We love it during this time of the year when the city belongs to the Venetians, and the alleys are more or less empty and coming inside for a café or aperitivo is a real treat. We checked out the InAcqua Restaurant at the Hotel Europa & Regina and indulged in a typical Venetian dinner, a real treat, especially before starting the new year.
IRMA: What are the most typical spices of Venice?
Riccardo Porracin: The most typical spices are: juniper, cumin, black pepper, cinnamon, cloves, coriander, saffron, macis and ginger. I usually use the spices in my dishes because they are healthy and they give a unique taste to my recipes.
IRMA: What makes the InAcqua special?
Riccardo Porracin: First of all, its location – it’s a place where the sound created by the waves and the fragrances that linger in the air join the tastes and ingredients that make up the story of Venice. My special creations draw from tradition, where I combine antique gestures with the latest techniques, and with ingredients that I source from the best offerings of the local fields and waterways. These ingredients represent the freshest flavours of each season which I fuse into a combination of tasting pleasures more precious than their simple union to create once in an experience for our guests every day. These experiences are accompanied not only by a selection of the finest wines from Italian terroirs, but also by one of the most privileged views in all of Venice from the restaurant terrace: the beautiful Santa Maria della Salute Basilica and Punta della Dogana. It’s a genuine holistic experience to sit on the terrace, enjoying a unique food experience in front of the Basilica and listening to the melodies coming from the water and the singing gondoliers riding the Grand Canal.

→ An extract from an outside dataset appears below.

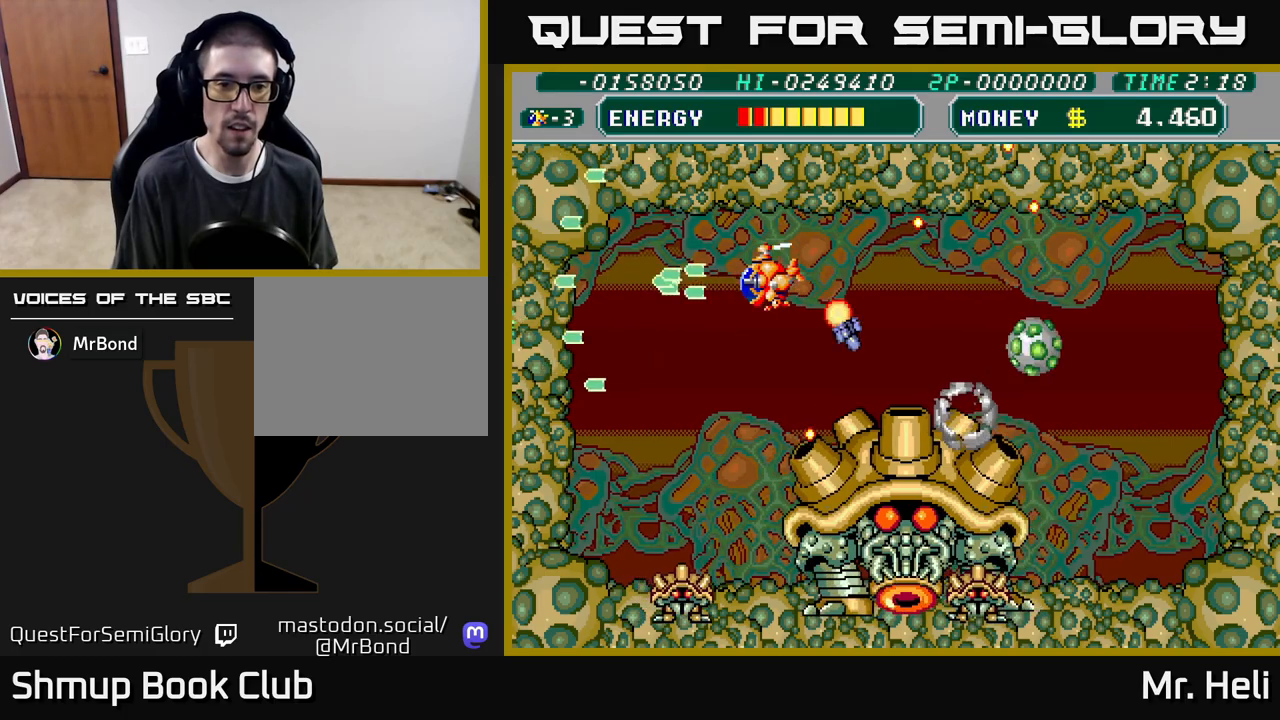
{"buttons": ["A", "X", "DPAD_UP", "DPAD_RIGHT"], "left_stick": "center", "right_stick": "center"}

IRMA: Which traditional Venetian dish did you reinvent/ reinterpreted? And how?
Riccardo Porracin: I reinterpreted a traditional dish named “risotto ai go’ ” that originally was served just with one type of fish (go’) and with no other kinds of ingredients, such as spices or vegetables. I decided to add more flavour using a parsley cream we make ourselves, and to let people taste an ancient Venetian flavour, I added a kind of fish that is not used very much these days – due to the long and difficult passages that are needed to cook it well – named “garusoli”.
IRMA: Do you have a favourite cookbook? Which one please?
Riccardo Porracin: Kitchen Confidential, which perfectly describes how crazy life was inside the old kitchens.
IRMA: What inspires you to create a new menu?
Riccardo Porracin: The nature, my trips around the world and my origins.
IRMA: The first thing you do when you start cooking in your own kitchen?
Riccardo Porracin: Turn on the music. My favourite is classical music. It inspires me!!!
IRMA: What is your personal favourite place, bars, patisserie, etc. for dinner or lunch in Venice?
Riccardo Porracin: My favourite bar is “Bacareto da Lele”. The owner of the bar is one of my dearest friends. For lunch or dinner, I like La Maschereta Restaurant and Santa Marina Restaurant.